機首部分には重りを入れる必要があるのですが私は入れるのを忘れて接着してしましました。ただシート後方にもスペースがあるのでここに少し多めに重りをいれることで事無きを得ました。

低翼配置の主翼は上下分割で左右主翼下面は一体となっていて、面白いことにこれはA-3と正反対ということになります。下面パーツと一体になっているスプリットフラップは下げ状態にする場合には予め切り離しておく必要があります。

(08/21)

接着をすると機首・胴体の接合部分にかなり段差が生じてしまいました(以前F型を作ったときの合いは良かったんですが)。前縁スラットを展開する場合に見える主翼前縁部分にも段差が生じます。この2つの場所以外は合いが良いのでそれほどパテのお世話になることはありません。

機首右側に付く給油プローブはキットには短いものと長いものがセットされていています。
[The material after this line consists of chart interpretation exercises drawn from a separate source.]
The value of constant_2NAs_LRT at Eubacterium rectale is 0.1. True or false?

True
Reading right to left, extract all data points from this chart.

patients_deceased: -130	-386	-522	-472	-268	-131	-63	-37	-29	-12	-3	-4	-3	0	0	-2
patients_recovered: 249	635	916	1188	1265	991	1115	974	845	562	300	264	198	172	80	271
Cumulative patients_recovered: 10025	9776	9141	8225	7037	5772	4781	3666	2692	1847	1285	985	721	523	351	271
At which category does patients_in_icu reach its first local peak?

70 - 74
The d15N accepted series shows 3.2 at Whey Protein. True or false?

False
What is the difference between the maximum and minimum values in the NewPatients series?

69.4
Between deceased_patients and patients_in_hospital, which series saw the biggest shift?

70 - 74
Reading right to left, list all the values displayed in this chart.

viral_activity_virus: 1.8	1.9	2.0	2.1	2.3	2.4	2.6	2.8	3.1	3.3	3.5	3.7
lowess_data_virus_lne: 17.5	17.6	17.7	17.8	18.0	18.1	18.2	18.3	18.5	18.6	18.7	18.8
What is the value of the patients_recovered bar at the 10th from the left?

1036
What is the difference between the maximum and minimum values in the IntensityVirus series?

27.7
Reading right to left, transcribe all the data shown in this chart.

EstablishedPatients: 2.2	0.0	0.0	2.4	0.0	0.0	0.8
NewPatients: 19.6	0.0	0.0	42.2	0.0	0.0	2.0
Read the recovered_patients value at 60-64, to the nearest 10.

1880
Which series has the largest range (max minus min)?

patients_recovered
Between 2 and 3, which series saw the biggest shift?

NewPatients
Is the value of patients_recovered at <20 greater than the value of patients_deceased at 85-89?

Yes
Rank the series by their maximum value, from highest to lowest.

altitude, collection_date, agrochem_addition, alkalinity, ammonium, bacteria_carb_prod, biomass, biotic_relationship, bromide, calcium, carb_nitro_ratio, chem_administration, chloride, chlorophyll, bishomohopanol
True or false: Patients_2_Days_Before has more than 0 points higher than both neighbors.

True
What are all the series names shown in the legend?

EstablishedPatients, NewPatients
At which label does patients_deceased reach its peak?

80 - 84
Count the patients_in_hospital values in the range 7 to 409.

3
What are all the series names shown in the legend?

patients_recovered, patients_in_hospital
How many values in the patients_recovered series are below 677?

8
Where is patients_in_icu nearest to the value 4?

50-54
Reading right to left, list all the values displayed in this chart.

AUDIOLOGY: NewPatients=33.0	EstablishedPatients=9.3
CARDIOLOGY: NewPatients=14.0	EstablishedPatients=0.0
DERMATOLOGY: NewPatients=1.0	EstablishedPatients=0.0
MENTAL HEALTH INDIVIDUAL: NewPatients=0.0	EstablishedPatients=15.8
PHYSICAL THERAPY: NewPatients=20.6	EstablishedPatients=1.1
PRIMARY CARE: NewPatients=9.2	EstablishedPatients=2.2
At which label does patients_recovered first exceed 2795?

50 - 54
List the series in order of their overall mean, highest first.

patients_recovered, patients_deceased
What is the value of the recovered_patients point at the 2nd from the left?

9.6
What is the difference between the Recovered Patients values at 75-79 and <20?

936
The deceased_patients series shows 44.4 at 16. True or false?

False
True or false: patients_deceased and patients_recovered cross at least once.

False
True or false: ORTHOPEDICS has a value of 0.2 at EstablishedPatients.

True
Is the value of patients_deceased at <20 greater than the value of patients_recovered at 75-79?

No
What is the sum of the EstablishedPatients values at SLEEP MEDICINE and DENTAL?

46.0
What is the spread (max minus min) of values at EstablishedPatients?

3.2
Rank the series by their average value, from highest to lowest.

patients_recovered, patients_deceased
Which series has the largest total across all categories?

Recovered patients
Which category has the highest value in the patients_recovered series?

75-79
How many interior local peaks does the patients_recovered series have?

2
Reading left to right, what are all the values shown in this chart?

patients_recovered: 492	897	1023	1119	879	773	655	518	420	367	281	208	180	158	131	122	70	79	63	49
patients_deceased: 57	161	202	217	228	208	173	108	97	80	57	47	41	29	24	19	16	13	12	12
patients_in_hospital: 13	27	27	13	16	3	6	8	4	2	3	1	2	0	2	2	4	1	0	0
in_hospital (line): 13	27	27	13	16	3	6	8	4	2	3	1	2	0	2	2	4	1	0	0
インストには短い方を使うよう指示があるのですがつけてみると妙に短く感じられるので長い方をつけてみたらしっくりしました。実機の写真と比べても長い方が合っているように感じられたのでこちらを使うようにしました。これらのパーツが付いていたランナーをよく見ると短い方には'B'、長い方には'C'とあるのでやはりC型は長い方で良いのかもしれません。(今書いていて気づいたのですがB型はC型より鼻先が短いのでやはり短いのはB型用です。)

主要パーツの接着が終わればパテ埋め&ヤスリ掛けです。この作業は2機同時にやっても特に効率が良くなるわけでもないのでとにかく地道に2機分の作業を行うだけです。


とりあえずサフ吹き。胴体と主翼の接合部分の処理が甘かったのでまたパテ盛り...
(09/01)
脚部
脚パーツは前脚が2つ、主脚が左右各7つからなっています。パーツのなかには非常に細く折れ易いものがあるのでランナーから切り離す際には注意が必要となります。

細かいパーツは取り扱い注意。

脚扉パーツの内側には見事なモールドが施されています。しかしその影響で表側が波打つように引けているでパテ埋め修正しました。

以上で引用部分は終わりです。